This was my first year working under a research fellowship, and second in research in general. The REU aided greatly financially and left my worries to the research alone. I also appreciated the liberty afforded by the fellowship, and was able to continue a project I had started the year before with another professor. My work involved theoretical computer simulations of protein folding. Specifically, I had to verify the model we were using by comparing it to experiment, in order to prepare for further simulations modeling the aggregation of beta-amyloid fragments that are linked to the onset of Alzheimer?s disease. My daily tasks included writing programs, making graphs and tables of the results, and writing and editing the paper about the results I intend to submit to journals. The REU enabled me to experience every aspect of research. As described above, I was involved in every step of the research process, all the way through the writing of the final paper. Our weekly meetings allowed me to share the experience with other undergraduates and not feel overwhelmed by all that I was learning and doing. Once the paper writing process got underway, the weekly REU meetings were especially helpful due to the time we spent on peer-editing and feedback. Finally, the ethics meetings were interesting and encouraged critical thinking about ambiguous subjects. Unfortunately, the students in our group all started the REU at different times, so it was not clear when mine actually started and ended. For the same reason, we did not have a final meeting to conclude the experience and also did not get to go on the promised field trip to the Field Museum. Furthermore, the ethics meetings lost steam and were not very enlightening towards the end. But despite these few things, the REU overall was a very educational and eye-opening experience for which I am grateful.

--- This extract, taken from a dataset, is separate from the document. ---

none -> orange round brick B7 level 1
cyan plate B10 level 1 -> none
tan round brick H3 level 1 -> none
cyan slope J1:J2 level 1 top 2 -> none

This past week (ended 11th August) I:

Spent most of the time in San Francisco and didn't do a whole lot of work. I did finish plotting all data for the explicit trajectory and worked on my manuscript. This week is entirely devoted to writing.

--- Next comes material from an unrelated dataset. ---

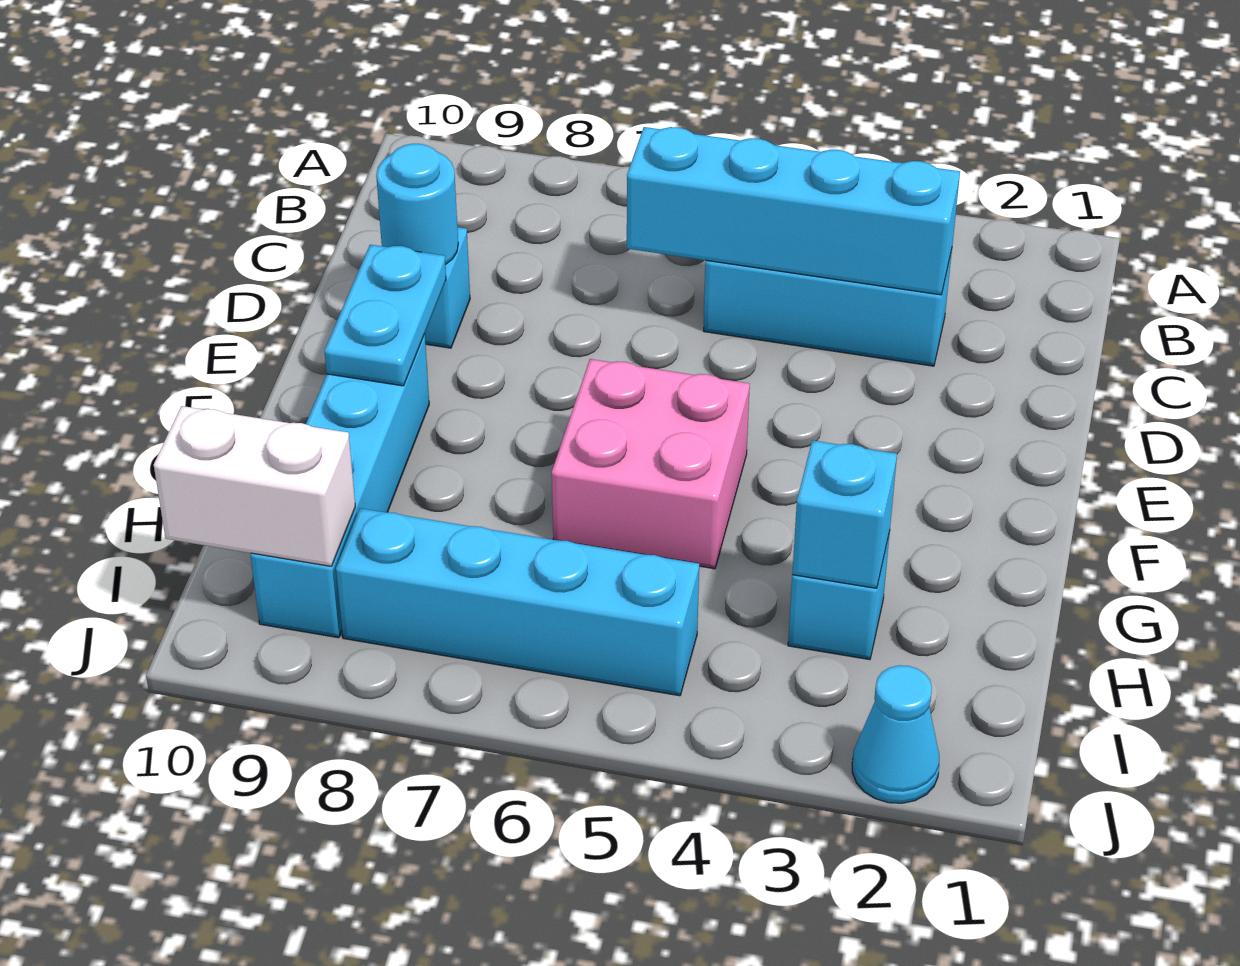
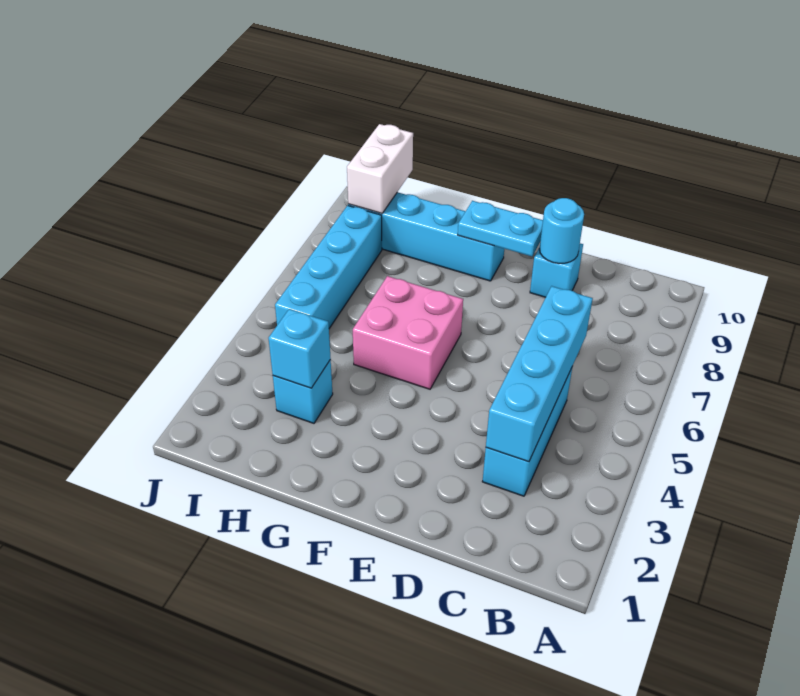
cyan cone J2 level 1 -> none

This past week (ended 4th August) I:

Finally finished and validated the correlation function program. I put all the newly generated data into my manuscript. We also came up with more trajectories I should run to supplement the results I put in my paper.

This past week (ended 28th July) I:

Ran my job on Teragrid and found out it takes 2hours per nanosecond of trajectory. I will submit my other 1+1 jobs this week. Last week I also implemented various programs to get rid of translation and rotation for the correlation function, but none performed better than any other. I went back to the correlation code and found a bug and in fixing that I immediately got better values. However, it is still unclear if they are accurate or just close to what is expected. This week I am writing a new correlation program that focuses on the values at infinity, ie the order parameter. I have learned not to get ahead of myself and overlook potential problems that will only get bigger with time.

This past week (ended 21st July) I:

Found out the correlation function needed to be computed not just rotating about principal axes, but also minimizing RMSD. So I had to scrap all my work from before and use a new program that did the above. However, in watching a video of the trajectory, there appears to still be alot of overall motion, so perhaps the program is working properly. I also waited in the queue for a long time on teragrid and finally my job was run, but there was a bug so I will have to redo it this week.

This past week (ended 14th July) I:

Began plotting the correlation function for all my force fields at various time segments. I had trouble verifying my results, but performed several tests on the program and got predicted output so think everything is working. I also ran my first job on Teragrid to see how much I can get done per unit time. This will help me anticipate the length of the trajectories I will be running this week.

This week I:

wrote a program to compute the correlation function for my protein and prepared the 1+1 simulations.

Next week I will:

run the 1+1 simulations, plot the correlation function to get the S-squared order parameter, and add the results to my manuscript.

-- AndrewKent - 12 Jul 2006